Thea’s head snapped up. “That’s a rhetorical question, right?”

“If you like.”

“I like.”

Mitch did not press. A shutter had closed over Thea’s green eyes, leaving them dark and expressionless. He stared at the crown of her head as she bent over the dishwasher rack again. “Don’t worry about that,” he said. “I have to run it anyway so there will be room for dinner dishes.”

“Sure. I didn’t realize.” She slid the top and bottom racks into place. “Where do you keep your detergent?”

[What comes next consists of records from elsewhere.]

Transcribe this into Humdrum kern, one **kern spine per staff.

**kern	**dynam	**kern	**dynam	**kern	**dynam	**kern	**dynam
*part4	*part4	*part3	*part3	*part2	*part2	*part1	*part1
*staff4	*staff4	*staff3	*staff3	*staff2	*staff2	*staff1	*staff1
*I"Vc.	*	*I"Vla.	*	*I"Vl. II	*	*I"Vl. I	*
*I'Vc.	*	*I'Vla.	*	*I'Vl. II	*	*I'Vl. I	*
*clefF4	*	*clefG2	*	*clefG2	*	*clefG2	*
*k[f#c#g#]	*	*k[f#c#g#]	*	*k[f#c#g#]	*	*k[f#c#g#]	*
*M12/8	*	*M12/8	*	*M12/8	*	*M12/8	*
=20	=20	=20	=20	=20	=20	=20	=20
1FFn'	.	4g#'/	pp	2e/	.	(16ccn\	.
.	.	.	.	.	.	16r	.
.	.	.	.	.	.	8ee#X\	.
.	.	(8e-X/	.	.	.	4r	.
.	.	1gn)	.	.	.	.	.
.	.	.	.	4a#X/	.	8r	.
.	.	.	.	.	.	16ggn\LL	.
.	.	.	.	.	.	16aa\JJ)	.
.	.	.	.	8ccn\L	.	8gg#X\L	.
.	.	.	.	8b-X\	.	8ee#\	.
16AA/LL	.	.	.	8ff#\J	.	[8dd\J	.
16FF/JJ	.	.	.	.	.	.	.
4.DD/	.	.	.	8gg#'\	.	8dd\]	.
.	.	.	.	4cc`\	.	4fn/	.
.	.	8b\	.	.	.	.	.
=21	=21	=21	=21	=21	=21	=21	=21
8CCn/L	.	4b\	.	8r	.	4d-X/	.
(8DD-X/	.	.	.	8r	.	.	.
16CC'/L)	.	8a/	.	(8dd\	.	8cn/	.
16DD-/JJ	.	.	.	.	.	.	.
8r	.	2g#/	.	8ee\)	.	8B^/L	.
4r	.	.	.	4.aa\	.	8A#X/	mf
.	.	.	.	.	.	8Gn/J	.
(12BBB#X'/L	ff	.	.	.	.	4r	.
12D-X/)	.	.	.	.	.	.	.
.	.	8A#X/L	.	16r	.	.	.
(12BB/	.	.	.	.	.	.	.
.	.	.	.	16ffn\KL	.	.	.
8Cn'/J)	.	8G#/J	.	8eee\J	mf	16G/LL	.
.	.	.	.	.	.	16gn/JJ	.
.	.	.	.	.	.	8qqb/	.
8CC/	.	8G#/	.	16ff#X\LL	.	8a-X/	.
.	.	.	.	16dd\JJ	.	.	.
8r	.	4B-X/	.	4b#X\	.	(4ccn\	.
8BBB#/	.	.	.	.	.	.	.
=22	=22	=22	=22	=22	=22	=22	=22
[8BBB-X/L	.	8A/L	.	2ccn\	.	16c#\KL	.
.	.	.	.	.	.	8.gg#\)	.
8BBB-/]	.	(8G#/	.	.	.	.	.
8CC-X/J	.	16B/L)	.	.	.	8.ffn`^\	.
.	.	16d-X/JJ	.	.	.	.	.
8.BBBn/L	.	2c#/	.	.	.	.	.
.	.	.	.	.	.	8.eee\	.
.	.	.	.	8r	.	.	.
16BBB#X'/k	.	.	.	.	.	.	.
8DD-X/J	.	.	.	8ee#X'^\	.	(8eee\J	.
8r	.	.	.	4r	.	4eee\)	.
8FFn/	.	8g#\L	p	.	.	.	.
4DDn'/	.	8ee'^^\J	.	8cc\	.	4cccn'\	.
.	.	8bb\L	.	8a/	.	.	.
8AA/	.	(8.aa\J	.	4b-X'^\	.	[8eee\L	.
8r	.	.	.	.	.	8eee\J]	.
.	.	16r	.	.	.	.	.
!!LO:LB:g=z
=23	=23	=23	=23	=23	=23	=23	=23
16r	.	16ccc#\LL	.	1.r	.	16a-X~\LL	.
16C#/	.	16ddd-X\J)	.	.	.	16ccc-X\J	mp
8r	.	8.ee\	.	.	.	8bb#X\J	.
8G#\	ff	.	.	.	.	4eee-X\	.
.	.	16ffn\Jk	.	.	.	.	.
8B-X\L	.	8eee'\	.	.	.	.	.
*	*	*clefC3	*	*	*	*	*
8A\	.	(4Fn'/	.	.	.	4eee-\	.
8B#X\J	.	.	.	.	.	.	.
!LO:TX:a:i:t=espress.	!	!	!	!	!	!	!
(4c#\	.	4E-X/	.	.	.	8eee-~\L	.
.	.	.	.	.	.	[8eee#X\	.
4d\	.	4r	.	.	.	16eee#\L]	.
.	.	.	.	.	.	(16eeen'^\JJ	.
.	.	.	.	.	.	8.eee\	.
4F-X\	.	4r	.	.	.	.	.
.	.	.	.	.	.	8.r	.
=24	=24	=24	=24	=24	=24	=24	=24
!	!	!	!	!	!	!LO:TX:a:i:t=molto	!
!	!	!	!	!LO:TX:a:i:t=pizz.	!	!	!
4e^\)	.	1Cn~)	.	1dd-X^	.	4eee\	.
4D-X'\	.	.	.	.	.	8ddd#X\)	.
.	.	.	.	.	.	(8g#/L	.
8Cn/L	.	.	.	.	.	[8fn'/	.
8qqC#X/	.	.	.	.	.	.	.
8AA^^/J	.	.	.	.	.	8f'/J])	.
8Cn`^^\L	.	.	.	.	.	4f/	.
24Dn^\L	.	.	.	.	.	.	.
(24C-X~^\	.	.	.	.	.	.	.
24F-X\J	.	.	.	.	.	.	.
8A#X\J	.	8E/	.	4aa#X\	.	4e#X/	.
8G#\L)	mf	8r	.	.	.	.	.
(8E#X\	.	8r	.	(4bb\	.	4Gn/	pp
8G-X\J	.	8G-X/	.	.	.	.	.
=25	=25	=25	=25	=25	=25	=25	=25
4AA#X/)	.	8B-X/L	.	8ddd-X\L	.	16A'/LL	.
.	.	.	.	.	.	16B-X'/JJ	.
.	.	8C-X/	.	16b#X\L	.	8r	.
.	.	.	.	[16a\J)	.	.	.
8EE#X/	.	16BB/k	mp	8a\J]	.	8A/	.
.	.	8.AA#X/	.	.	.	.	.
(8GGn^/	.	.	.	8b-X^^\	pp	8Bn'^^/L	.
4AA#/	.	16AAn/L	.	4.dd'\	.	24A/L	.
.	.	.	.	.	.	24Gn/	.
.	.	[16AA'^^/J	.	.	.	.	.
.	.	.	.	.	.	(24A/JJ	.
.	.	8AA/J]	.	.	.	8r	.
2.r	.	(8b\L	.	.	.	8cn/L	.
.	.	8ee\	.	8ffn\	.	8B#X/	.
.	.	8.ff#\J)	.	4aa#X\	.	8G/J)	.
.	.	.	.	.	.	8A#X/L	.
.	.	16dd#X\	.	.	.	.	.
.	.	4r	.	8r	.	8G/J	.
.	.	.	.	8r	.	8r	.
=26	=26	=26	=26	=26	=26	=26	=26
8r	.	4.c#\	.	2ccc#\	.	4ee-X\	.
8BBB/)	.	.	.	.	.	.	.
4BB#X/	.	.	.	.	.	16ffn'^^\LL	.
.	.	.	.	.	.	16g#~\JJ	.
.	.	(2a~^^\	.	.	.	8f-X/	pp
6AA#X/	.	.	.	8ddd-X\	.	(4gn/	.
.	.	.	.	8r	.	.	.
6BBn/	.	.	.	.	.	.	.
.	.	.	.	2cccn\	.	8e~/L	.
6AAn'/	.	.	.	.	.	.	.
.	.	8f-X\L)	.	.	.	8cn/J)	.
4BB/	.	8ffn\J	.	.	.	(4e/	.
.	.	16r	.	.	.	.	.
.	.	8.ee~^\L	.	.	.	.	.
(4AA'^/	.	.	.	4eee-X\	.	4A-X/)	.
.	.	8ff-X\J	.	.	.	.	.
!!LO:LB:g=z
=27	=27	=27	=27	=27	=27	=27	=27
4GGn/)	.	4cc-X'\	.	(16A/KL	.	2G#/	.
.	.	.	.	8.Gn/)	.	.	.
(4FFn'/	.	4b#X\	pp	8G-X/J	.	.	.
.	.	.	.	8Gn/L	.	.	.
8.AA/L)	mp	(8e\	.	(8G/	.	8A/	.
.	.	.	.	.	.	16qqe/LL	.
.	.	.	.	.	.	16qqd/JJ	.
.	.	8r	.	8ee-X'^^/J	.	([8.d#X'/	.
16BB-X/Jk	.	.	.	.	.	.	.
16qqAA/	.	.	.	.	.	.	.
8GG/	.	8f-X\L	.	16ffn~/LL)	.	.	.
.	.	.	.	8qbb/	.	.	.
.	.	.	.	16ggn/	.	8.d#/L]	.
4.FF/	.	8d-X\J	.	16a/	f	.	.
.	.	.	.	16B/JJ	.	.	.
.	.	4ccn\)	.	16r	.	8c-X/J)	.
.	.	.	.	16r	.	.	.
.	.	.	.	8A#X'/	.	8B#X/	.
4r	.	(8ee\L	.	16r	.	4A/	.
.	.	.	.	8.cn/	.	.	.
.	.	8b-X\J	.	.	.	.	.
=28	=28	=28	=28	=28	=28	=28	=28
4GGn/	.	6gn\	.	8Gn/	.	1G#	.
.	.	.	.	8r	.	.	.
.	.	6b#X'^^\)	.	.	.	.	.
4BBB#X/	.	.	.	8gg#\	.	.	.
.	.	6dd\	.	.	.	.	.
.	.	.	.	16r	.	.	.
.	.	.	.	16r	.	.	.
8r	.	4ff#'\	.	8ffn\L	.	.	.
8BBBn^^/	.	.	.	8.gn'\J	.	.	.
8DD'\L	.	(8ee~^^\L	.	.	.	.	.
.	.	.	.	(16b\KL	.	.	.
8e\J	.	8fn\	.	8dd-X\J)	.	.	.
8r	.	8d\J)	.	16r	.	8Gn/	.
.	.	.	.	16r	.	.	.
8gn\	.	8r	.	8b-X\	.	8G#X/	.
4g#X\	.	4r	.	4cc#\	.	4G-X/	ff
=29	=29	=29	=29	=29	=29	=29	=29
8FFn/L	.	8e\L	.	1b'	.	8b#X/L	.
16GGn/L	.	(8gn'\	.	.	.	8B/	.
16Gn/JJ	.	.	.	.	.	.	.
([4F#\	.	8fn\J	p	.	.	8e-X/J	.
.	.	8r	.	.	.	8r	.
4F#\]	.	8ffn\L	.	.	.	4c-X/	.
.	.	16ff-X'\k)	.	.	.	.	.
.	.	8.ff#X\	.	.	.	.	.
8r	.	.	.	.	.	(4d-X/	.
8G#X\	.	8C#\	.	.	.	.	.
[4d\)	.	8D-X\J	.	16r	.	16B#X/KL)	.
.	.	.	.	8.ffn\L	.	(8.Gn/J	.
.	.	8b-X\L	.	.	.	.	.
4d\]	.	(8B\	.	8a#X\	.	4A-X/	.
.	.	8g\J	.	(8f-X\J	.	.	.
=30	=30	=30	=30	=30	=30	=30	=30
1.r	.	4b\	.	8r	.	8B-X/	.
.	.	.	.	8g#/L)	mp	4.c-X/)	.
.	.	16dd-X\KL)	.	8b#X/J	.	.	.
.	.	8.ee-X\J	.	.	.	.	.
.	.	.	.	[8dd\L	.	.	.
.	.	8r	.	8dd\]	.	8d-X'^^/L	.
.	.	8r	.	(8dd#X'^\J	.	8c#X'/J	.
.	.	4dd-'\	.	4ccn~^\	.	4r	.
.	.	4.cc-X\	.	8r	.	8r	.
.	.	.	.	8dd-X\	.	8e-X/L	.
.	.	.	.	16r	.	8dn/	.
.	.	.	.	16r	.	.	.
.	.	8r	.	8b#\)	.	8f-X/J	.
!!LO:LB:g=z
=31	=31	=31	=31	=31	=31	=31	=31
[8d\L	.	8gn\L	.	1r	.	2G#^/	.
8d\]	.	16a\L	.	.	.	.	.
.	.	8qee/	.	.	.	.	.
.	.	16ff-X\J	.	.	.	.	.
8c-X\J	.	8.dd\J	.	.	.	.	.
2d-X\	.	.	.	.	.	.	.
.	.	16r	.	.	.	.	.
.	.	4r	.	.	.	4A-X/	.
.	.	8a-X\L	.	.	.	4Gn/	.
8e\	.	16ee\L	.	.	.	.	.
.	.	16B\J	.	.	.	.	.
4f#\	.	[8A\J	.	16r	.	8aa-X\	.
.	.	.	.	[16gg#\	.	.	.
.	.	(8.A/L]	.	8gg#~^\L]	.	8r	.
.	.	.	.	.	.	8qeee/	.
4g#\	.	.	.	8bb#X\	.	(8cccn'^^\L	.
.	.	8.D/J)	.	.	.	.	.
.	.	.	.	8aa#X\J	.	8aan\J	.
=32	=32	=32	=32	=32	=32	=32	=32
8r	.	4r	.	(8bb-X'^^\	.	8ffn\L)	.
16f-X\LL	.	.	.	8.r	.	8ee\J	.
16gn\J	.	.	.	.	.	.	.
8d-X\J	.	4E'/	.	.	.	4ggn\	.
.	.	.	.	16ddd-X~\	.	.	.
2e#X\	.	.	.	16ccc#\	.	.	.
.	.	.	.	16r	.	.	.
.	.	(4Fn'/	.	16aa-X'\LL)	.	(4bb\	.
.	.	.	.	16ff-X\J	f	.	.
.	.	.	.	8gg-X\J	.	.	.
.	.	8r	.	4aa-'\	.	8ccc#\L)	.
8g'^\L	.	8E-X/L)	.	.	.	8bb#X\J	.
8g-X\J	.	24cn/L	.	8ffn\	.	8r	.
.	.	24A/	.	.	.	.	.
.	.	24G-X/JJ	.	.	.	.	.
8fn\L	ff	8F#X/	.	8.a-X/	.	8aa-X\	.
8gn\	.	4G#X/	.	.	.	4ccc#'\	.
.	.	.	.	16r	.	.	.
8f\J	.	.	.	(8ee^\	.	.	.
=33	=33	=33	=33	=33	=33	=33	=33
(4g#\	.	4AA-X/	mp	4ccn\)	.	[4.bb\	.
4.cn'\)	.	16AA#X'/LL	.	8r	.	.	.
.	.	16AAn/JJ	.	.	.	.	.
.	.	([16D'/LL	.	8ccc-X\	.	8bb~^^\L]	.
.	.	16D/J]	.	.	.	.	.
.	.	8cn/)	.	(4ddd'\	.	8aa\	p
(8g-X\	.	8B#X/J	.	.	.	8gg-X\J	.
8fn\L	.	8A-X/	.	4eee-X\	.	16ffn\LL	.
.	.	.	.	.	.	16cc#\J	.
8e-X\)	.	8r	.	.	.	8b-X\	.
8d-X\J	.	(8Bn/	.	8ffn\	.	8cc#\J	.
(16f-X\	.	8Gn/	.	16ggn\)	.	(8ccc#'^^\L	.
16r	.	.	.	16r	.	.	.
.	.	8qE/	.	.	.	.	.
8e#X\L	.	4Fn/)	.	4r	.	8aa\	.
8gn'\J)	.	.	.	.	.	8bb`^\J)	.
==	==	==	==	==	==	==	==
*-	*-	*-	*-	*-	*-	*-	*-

Mitch opened the cupboard under the sink and got out the bottle. He filled the dispensers, closed the door, and put the detergent away. He ran water in the sink for about thirty seconds until it was hot before he told her to start the washer. Her response was as stiff as his words.

With the dishwasher door closed, the space between them seemed to have narrowed. Thea took a step backward and found herself squarely in a corner. “I have to go.” She didn’t move and neither did Mitch. “I never meant to spend the night.”

“So you said. Maybe I can talk to Joel. Let him know that three kids gave you all the protection you needed.”

The shutters over Thea’s eyes slipped and for just a moment she pleaded with him. “Don’t, Mitch.”

“It’s always been there, Thea, whether you admit it or not. Why not admit it?”

There seemed to be no way to respond to that without confirming exactly what she was trying to deny. “I’ll call you this week after I talk to Joel. We can decide then where we want—”

One step closed the distance between them. Mitch placed his palms on either side of Thea’s shoulders, flat against the pantry cupboard at her back. He made no move to touch her, simply studying her face for some acknowledgment, no matter how fleeting, that he was not acting against her will. It came in the breathy little sigh and the sweet parting of her lips. Mitch bent his head and touched her mouth with his own.